Scan the entries for the word "because" and return every line that has it.

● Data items
# # # # # # #
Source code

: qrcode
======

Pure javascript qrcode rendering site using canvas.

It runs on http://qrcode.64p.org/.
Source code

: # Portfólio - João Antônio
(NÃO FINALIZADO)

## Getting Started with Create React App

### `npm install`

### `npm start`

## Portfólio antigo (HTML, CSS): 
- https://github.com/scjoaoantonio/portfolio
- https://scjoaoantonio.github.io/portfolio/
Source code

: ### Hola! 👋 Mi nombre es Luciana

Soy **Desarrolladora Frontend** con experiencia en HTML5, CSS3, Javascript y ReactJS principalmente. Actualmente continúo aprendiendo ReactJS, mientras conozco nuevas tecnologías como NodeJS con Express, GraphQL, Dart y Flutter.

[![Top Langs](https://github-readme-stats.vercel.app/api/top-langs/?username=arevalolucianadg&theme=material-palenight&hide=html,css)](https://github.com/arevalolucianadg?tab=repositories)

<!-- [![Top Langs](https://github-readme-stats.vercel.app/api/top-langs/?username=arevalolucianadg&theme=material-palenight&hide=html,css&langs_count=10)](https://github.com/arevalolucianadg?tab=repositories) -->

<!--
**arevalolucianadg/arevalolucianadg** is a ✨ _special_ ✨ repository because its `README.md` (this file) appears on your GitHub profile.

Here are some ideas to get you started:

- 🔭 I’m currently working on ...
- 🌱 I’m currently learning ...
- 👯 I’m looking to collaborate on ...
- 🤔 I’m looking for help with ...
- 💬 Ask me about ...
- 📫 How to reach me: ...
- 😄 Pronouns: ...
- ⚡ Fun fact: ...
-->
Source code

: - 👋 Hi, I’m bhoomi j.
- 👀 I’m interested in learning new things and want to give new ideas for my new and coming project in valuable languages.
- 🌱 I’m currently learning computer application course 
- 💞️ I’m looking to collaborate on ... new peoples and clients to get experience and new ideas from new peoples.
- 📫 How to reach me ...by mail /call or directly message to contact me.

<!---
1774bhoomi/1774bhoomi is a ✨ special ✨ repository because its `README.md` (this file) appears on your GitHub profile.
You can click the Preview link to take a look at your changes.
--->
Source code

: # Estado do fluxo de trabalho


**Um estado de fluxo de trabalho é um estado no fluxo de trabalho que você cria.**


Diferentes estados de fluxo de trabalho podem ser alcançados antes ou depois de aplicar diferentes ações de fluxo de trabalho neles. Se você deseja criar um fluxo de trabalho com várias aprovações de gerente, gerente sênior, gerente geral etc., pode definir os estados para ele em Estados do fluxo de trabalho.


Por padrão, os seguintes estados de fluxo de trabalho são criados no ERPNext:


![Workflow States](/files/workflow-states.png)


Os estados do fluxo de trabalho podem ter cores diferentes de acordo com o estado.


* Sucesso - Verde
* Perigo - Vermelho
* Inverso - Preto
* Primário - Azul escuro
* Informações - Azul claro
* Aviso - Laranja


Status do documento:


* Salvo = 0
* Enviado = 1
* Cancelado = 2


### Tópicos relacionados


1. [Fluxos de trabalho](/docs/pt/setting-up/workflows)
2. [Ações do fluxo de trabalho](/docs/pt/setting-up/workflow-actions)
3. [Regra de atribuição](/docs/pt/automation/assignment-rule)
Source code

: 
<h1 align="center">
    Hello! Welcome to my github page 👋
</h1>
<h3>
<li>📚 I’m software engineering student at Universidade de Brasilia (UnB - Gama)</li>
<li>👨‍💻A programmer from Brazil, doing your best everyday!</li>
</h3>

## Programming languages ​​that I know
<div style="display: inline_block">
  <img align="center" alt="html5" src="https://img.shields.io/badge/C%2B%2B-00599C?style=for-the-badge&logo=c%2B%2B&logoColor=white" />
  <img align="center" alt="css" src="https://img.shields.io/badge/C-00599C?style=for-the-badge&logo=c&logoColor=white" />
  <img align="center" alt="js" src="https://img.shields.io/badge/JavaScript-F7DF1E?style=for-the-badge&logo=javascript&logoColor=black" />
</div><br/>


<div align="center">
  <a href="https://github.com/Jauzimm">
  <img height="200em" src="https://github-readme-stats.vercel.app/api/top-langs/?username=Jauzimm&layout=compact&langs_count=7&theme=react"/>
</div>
# # # # # # #
● Expected answer
**arevalolucianadg/arevalolucianadg** is a ✨ _special_ ✨ repository because its `README.md` (this file) appears on your GitHub profile.
1774bhoomi/1774bhoomi is a ✨ special ✨ repository because its `README.md` (this file) appears on your GitHub profile.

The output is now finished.